Wapres Keluhkan Jumlah Peneliti Di Indonesia Masih Sedikit

SHARE

Wakil Presiden Ma'ruf Amin saat menghadiri Rapat Kerja Badan Pengkajian dan Penerapan Teknologi (BPPT) di Jakarta, Senin (24/2).


CARAPANDANG.COM -  Jumlah peneliti di Indonesia terbilang masih kurang. Pasalnya dengan alokasi anggaran Rp27 triliun, tetapi jumlah peneliti hanya 89 orang per juta penduduk.

Hal ini diungkapkan Wakil Presiden Ma'ruf Amin saat membuka Rapat Kerja Badan Pengkajian dan Penerapan Teknologi (BPPT) di Jakarta, Senin (24/2). 

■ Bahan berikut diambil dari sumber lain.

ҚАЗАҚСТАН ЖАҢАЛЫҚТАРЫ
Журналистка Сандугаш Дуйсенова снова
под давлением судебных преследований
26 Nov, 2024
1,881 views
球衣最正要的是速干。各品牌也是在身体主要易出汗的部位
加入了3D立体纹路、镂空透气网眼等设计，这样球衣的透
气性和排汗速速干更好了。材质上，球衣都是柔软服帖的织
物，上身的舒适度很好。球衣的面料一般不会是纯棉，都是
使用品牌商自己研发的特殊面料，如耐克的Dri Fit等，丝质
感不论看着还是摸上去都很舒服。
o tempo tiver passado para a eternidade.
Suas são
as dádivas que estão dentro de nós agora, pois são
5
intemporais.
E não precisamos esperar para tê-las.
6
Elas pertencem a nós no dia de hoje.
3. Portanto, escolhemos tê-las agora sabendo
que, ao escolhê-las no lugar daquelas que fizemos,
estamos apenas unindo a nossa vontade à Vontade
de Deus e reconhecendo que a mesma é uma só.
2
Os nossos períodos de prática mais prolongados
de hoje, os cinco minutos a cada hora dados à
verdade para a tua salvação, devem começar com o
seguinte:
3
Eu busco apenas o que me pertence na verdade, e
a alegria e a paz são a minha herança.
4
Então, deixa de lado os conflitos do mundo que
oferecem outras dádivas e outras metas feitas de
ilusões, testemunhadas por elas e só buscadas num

Wapres mengutip laporan Global Innovation Index Tahun 2019 mengatakan anggaran penelitian dan pengembangan di Indonesia lebih besar dari Filipina dan Vietnam.  "Alokasi anggaran penelitian dan pengembangan Indonesia sekitar Rp27 triliun, lebih besar dibanding Filipina yang Rp12 triliun dan Vietnam Rp24 triliun. Tetapi jumlah peneliti Indonesia hanya 89 orang per juta penduduk, dibandingkan dengan Vietnam jumlah penelitinya 673 per juta penduduk,"  jelasnya.

Wapres mengatakan besarnya anggaran riset tersebut menunjukkan keseriusan Pemerintah dalam menempatkan ilmu pengetahuan dan teknologi (iptek) sebagai aspek penting dalam pembangunan nasional.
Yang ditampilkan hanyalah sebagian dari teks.